About six months ago, I flew out to Chicago to photograph three incredible human beings. One was a part-musician, part-comedian. The other two will be revealed in later “people of Chicago” posts. Today, I’m focusing on Matt Griffo.
What first got me interested in photographing his face was his voice. Not only that, but the way he crafted his songs, most being slightly inappropriate, had mothers to requesting him at children’s birthday parties. That in itself I found hilarious enough to want to get to know this person.
We had greeted one another by me standing in his front yard and ignoring him as he waved from down the street.

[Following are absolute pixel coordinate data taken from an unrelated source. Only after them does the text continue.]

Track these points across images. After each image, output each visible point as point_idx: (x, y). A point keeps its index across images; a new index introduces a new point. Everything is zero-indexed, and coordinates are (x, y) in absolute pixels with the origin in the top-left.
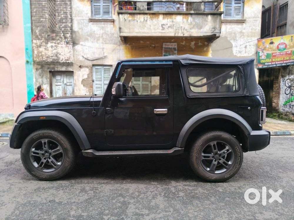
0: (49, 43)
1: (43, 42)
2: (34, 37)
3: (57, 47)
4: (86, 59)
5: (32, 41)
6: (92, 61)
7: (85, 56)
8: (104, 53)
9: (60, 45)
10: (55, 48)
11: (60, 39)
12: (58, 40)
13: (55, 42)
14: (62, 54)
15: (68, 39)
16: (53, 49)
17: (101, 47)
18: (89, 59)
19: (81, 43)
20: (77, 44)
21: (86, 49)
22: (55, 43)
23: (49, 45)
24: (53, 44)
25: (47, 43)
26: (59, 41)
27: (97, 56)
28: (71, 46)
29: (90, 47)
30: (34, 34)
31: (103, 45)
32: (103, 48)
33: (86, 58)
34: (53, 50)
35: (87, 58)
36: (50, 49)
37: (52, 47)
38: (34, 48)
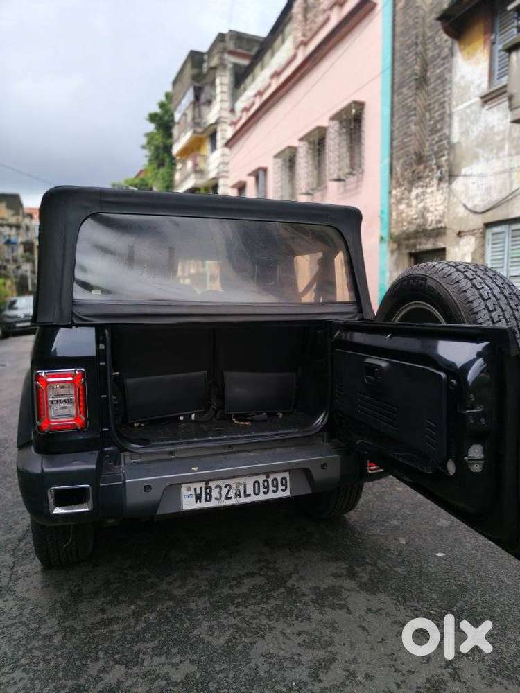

I forgot that not everywhere is like New York and not everyone is looking for spare change for the “subway system.” Sorry Matt.
Despite being around people constantly, I was feeling pretty alone in Chicago.
Before the trip, someone had recently stepped out of my life and I found myself staying in on the weekends to avoid an awkward encounter. I was hoping that by leaving town for a few days, I would start to heal. Instead, I found the pain followed me on the flight there and seemed to hit at the worst of times, which meant any moment I started to relax. It threw my game off, I felt myself fumbling with the lights and my camera settings I knew by heart as I tried to maintain my composure as a Normal Human Girl around Matt and his wife. It felt like a disaster.
For reasons still unknown to me, they invited me to his lady’s burlesque show that night.
Burlesque has always fascinated me, watching strong-willed, powerful women twirl around on stage took not only killer legs, but also a lot of courage to sometimes be almost completely naked in the process. I probably watched the movie Burlesquea dozen times in the year it came out, completely entranced by the outfits, and of course, my girl Cher. I’m going to leave this video here so you can see what I mean. “You Haven’t Seen the Last of Me” STILL makes me want to cry every time I listen to it.
But this was to be my first, live burlesque show; no way was I going to miss this. Getting there earlier than need be, I took my seat at the bar off to the side and observed the people who trickled in and sat on the other side of the room. Everyone seemed to have someone there to see the show with, even the bartender was preoccupied with grabbing some girl’s butt behind the bar. At this point, I wasn’t sure if I had made a big mistake in coming here. As I got my wallet out to close out my tab, Matt materialized in the seat next to me. I guess I hadn’t seemed like too much of a bumbling mess a few hours prior as two large pizza slices plop down in front of us. Again, maybe I’m just not used to the Midwestern niceness, but after the second slice sat there untouched, Matt let me know he had bought it for me. In New York City, you know not to touch another’s pizza slice, so I figured the same rules applied.
But hey, I’m learning.
Watching the show and obsessing over the amount of sequins on everything, I forgot about the pain. Maybe it was going to be waiting for me at the door, ready to attack once I had emerged. But for those few hours, I felt as free at the incredible women who dominated the stage. The bartender even managed to detangle himself from the other girl, walked over and poured me, as well as himself, a hefty shot of whiskey. No words were exchanged, we both just drank and after slamming the glass down he returned to work . I’m still trying to figure that one out.
Seeing Matt look at his wife with love in his eyes made me a little more hopeful for the future. Both of them surely had gone through their own scores of heartbreak over the years, feeling something similar to what was churning inside of me at one point or another. It made me realize it doesn’t matter in the end, it somehow ultimately lead them to each other. And after seeing the two of them interact, that was all the proof I needed that things were going to all work out eventually.